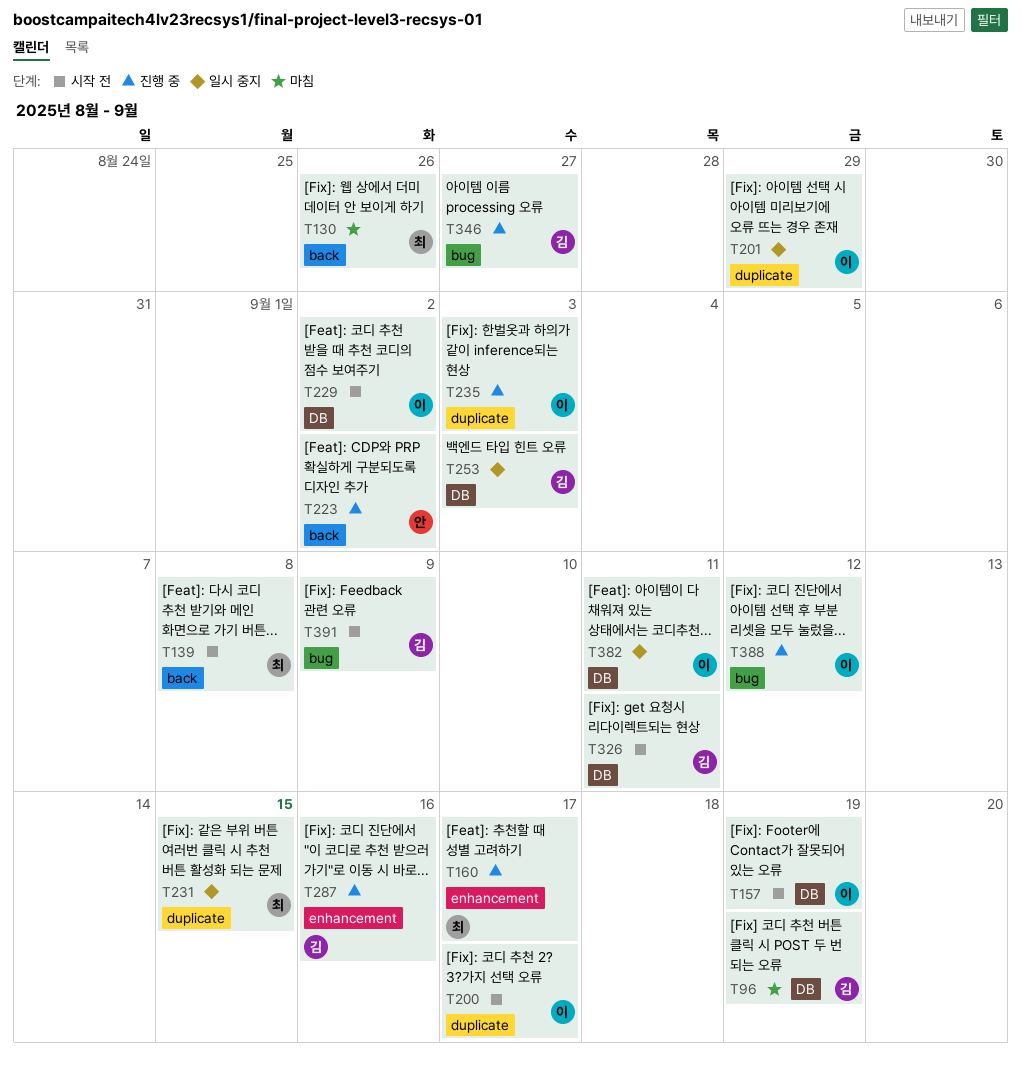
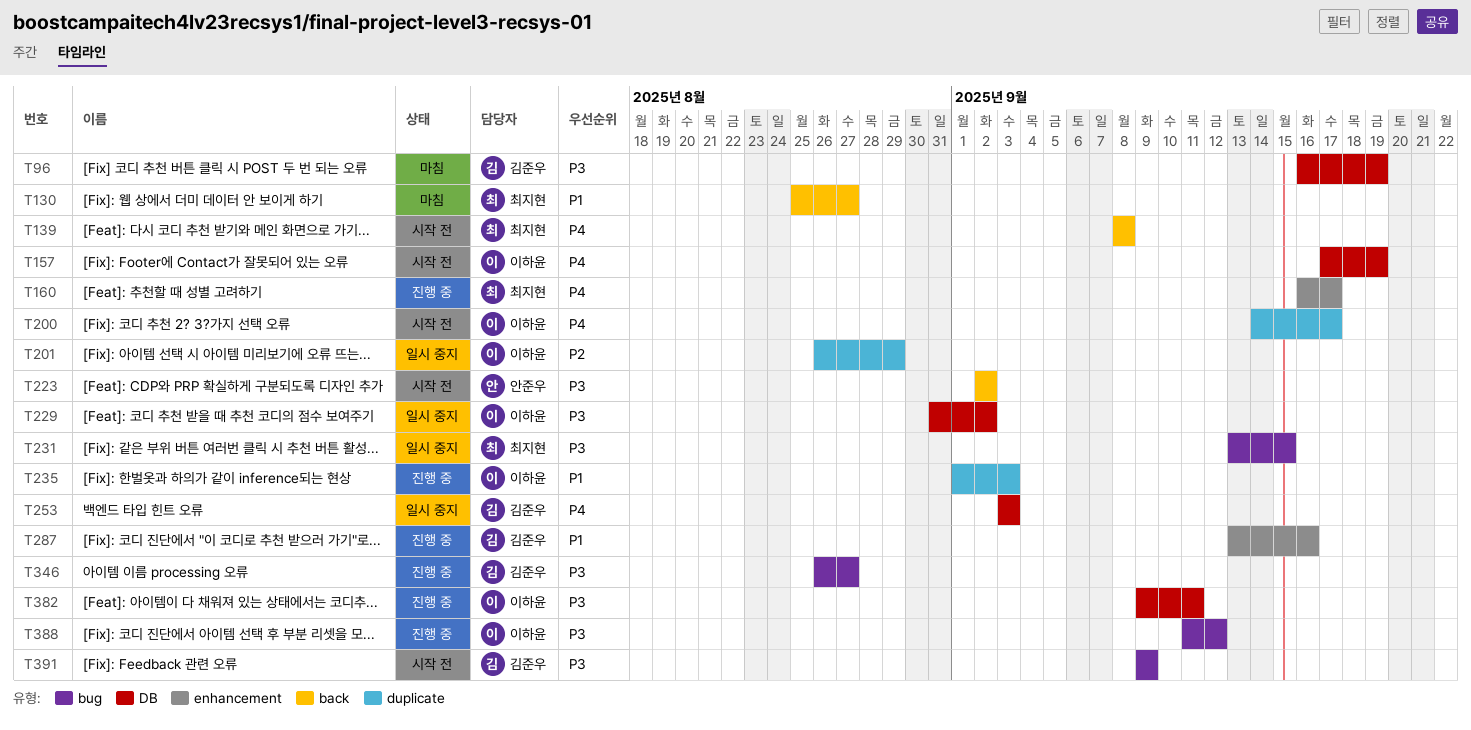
T130, due: Aug 26 -> Aug 27
T223, status: 진행 중 -> 시작 전
T229, status: 시작 전 -> 일시 중지
T231, label: duplicate -> bug
T326: present -> none
T382, status: 일시 중지 -> 진행 중

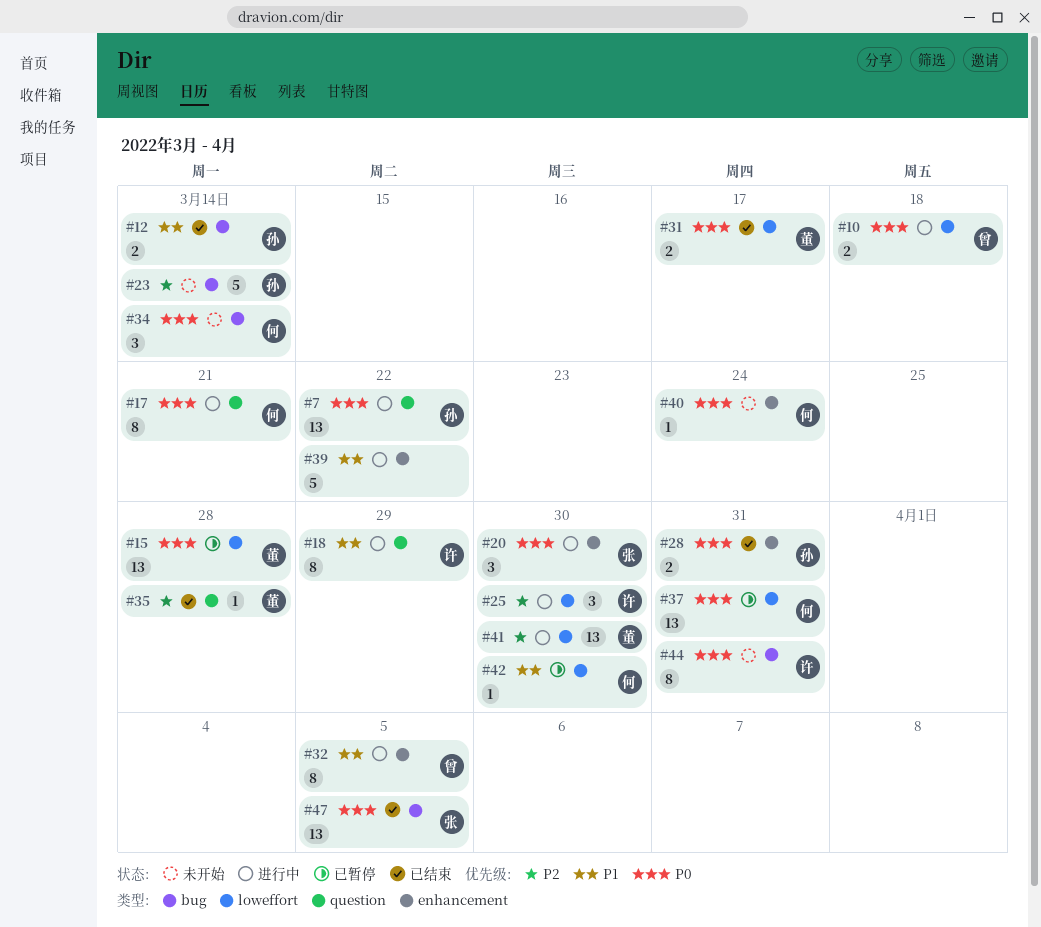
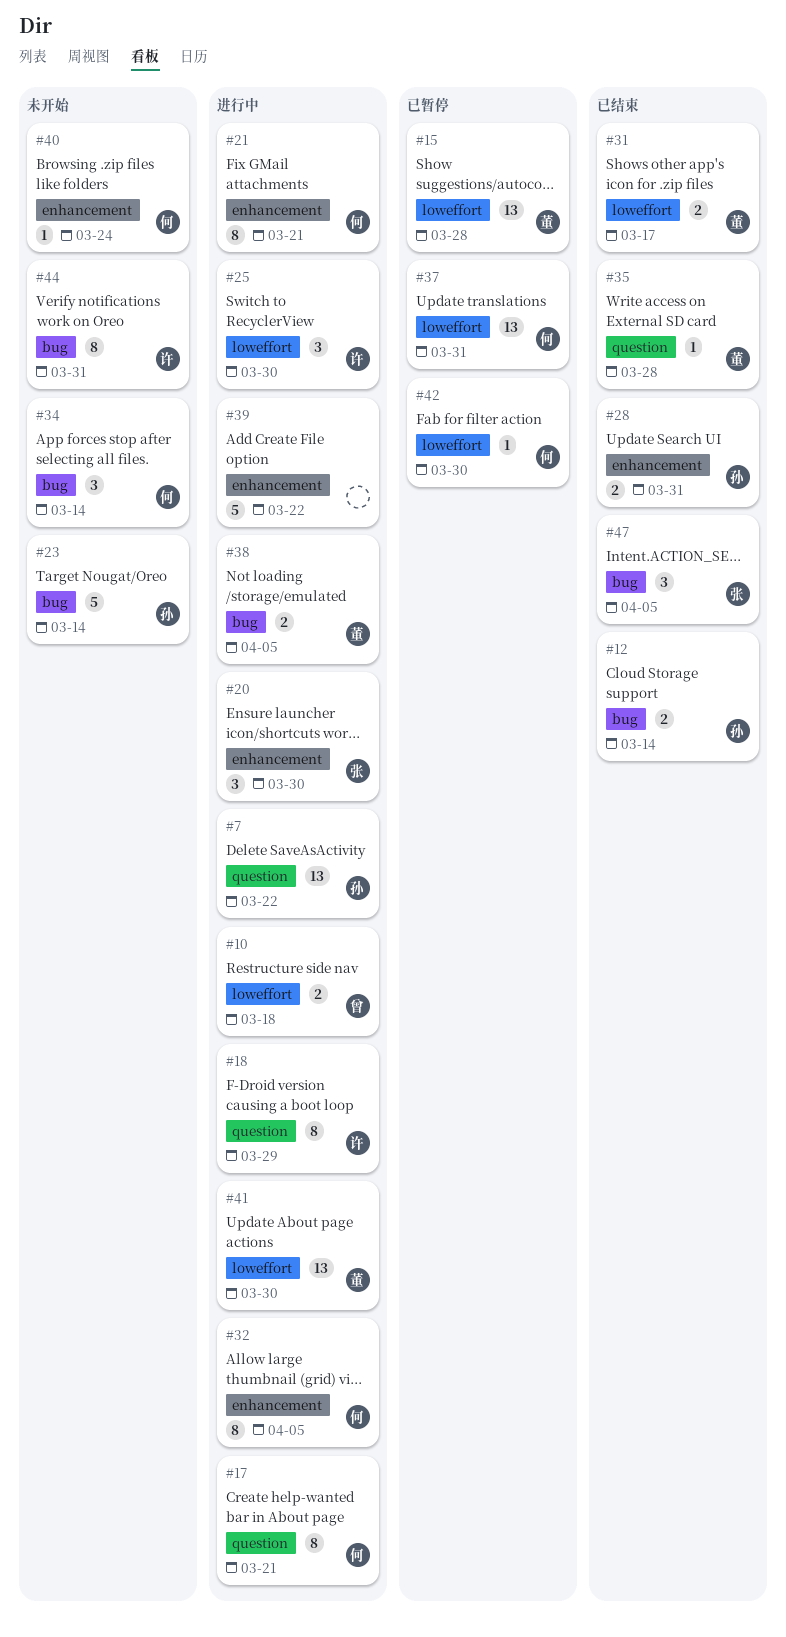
#21: none -> present
#32, owner: 曾 -> 何
#38: none -> present
#47, estimate: 13 -> 3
========================================
### WRITTEN TASK
Copy whichever lines above contain the string "none".

### SOLUTION TO THE PROBLEM
T326: present -> none
#21: none -> present
#38: none -> present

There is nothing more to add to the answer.